**THE PROBLEM:**
Reproduce each record exactly, leaving out no line.

Items from a dataset
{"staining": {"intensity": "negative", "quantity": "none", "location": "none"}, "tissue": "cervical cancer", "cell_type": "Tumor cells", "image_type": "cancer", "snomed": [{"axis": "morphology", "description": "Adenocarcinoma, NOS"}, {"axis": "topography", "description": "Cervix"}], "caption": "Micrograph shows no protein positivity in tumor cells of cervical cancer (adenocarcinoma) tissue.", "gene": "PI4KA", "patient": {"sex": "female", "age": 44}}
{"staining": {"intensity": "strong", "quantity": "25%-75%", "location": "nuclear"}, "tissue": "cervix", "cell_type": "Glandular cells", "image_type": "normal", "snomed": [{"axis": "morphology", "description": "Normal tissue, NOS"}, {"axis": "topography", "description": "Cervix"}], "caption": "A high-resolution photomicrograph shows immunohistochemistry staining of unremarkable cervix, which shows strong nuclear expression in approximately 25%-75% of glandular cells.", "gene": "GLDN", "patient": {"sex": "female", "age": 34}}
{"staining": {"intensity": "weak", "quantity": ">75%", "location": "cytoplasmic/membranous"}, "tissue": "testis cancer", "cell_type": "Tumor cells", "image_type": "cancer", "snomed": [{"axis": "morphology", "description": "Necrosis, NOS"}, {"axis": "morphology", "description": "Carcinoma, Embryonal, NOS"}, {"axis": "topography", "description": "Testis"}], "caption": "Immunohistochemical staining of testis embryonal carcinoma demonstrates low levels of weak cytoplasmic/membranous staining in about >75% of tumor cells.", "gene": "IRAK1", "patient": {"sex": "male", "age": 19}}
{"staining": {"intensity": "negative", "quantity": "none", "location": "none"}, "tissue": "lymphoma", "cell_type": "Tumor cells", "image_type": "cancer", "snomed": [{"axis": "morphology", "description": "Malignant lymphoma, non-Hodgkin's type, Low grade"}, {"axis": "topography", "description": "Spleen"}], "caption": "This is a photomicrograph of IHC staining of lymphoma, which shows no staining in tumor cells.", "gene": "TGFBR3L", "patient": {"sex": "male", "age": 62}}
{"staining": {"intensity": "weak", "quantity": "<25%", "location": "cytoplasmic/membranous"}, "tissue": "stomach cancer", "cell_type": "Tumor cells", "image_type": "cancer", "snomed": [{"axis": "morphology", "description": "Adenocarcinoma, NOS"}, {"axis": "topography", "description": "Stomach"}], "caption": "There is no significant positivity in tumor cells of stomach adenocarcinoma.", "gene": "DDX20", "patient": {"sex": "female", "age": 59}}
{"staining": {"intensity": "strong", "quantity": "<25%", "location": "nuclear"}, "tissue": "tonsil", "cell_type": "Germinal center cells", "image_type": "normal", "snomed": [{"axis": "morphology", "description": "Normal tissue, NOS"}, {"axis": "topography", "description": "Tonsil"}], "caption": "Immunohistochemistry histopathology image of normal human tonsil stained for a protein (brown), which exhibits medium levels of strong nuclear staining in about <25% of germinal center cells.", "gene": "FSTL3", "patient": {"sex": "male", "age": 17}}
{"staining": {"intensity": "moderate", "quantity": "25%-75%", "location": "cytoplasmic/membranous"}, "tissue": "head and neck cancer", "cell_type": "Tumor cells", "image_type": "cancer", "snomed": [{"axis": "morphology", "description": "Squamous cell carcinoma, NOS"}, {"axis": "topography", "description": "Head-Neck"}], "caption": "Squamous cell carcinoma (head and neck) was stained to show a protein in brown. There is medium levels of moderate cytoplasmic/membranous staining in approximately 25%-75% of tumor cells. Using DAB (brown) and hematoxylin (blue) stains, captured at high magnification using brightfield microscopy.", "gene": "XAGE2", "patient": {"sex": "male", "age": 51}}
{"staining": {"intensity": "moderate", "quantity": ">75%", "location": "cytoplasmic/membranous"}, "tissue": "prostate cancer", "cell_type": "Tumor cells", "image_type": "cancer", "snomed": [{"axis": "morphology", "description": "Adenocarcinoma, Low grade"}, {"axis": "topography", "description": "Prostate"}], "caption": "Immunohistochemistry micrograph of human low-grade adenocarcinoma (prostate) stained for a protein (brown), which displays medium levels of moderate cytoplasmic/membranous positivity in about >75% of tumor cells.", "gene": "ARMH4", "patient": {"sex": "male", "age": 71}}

**EXERCISE ANSWER:**
{"staining": {"intensity": "negative", "quantity": "none", "location": "none"}, "tissue": "cervical cancer", "cell_type": "Tumor cells", "image_type": "cancer", "snomed": [{"axis": "morphology", "description": "Adenocarcinoma, NOS"}, {"axis": "topography", "description": "Cervix"}], "caption": "Micrograph shows no protein positivity in tumor cells of cervical cancer (adenocarcinoma) tissue.", "gene": "PI4KA", "patient": {"sex": "female", "age": 44}}
{"staining": {"intensity": "strong", "quantity": "25%-75%", "location": "nuclear"}, "tissue": "cervix", "cell_type": "Glandular cells", "image_type": "normal", "snomed": [{"axis": "morphology", "description": "Normal tissue, NOS"}, {"axis": "topography", "description": "Cervix"}], "caption": "A high-resolution photomicrograph shows immunohistochemistry staining of unremarkable cervix, which shows strong nuclear expression in approximately 25%-75% of glandular cells.", "gene": "GLDN", "patient": {"sex": "female", "age": 34}}
{"staining": {"intensity": "weak", "quantity": ">75%", "location": "cytoplasmic/membranous"}, "tissue": "testis cancer", "cell_type": "Tumor cells", "image_type": "cancer", "snomed": [{"axis": "morphology", "description": "Necrosis, NOS"}, {"axis": "morphology", "description": "Carcinoma, Embryonal, NOS"}, {"axis": "topography", "description": "Testis"}], "caption": "Immunohistochemical staining of testis embryonal carcinoma demonstrates low levels of weak cytoplasmic/membranous staining in about >75% of tumor cells.", "gene": "IRAK1", "patient": {"sex": "male", "age": 19}}
{"staining": {"intensity": "negative", "quantity": "none", "location": "none"}, "tissue": "lymphoma", "cell_type": "Tumor cells", "image_type": "cancer", "snomed": [{"axis": "morphology", "description": "Malignant lymphoma, non-Hodgkin's type, Low grade"}, {"axis": "topography", "description": "Spleen"}], "caption": "This is a photomicrograph of IHC staining of lymphoma, which shows no staining in tumor cells.", "gene": "TGFBR3L", "patient": {"sex": "male", "age": 62}}
{"staining": {"intensity": "weak", "quantity": "<25%", "location": "cytoplasmic/membranous"}, "tissue": "stomach cancer", "cell_type": "Tumor cells", "image_type": "cancer", "snomed": [{"axis": "morphology", "description": "Adenocarcinoma, NOS"}, {"axis": "topography", "description": "Stomach"}], "caption": "There is no significant positivity in tumor cells of stomach adenocarcinoma.", "gene": "DDX20", "patient": {"sex": "female", "age": 59}}
{"staining": {"intensity": "strong", "quantity": "<25%", "location": "nuclear"}, "tissue": "tonsil", "cell_type": "Germinal center cells", "image_type": "normal", "snomed": [{"axis": "morphology", "description": "Normal tissue, NOS"}, {"axis": "topography", "description": "Tonsil"}], "caption": "Immunohistochemistry histopathology image of normal human tonsil stained for a protein (brown), which exhibits medium levels of strong nuclear staining in about <25% of germinal center cells.", "gene": "FSTL3", "patient": {"sex": "male", "age": 17}}
{"staining": {"intensity": "moderate", "quantity": "25%-75%", "location": "cytoplasmic/membranous"}, "tissue": "head and neck cancer", "cell_type": "Tumor cells", "image_type": "cancer", "snomed": [{"axis": "morphology", "description": "Squamous cell carcinoma, NOS"}, {"axis": "topography", "description": "Head-Neck"}], "caption": "Squamous cell carcinoma (head and neck) was stained to show a protein in brown. There is medium levels of moderate cytoplasmic/membranous staining in approximately 25%-75% of tumor cells. Using DAB (brown) and hematoxylin (blue) stains, captured at high magnification using brightfield microscopy.", "gene": "XAGE2", "patient": {"sex": "male", "age": 51}}
{"staining": {"intensity": "moderate", "quantity": ">75%", "location": "cytoplasmic/membranous"}, "tissue": "prostate cancer", "cell_type": "Tumor cells", "image_type": "cancer", "snomed": [{"axis": "morphology", "description": "Adenocarcinoma, Low grade"}, {"axis": "topography", "description": "Prostate"}], "caption": "Immunohistochemistry micrograph of human low-grade adenocarcinoma (prostate) stained for a protein (brown), which displays medium levels of moderate cytoplasmic/membranous positivity in about >75% of tumor cells.", "gene": "ARMH4", "patient": {"sex": "male", "age": 71}}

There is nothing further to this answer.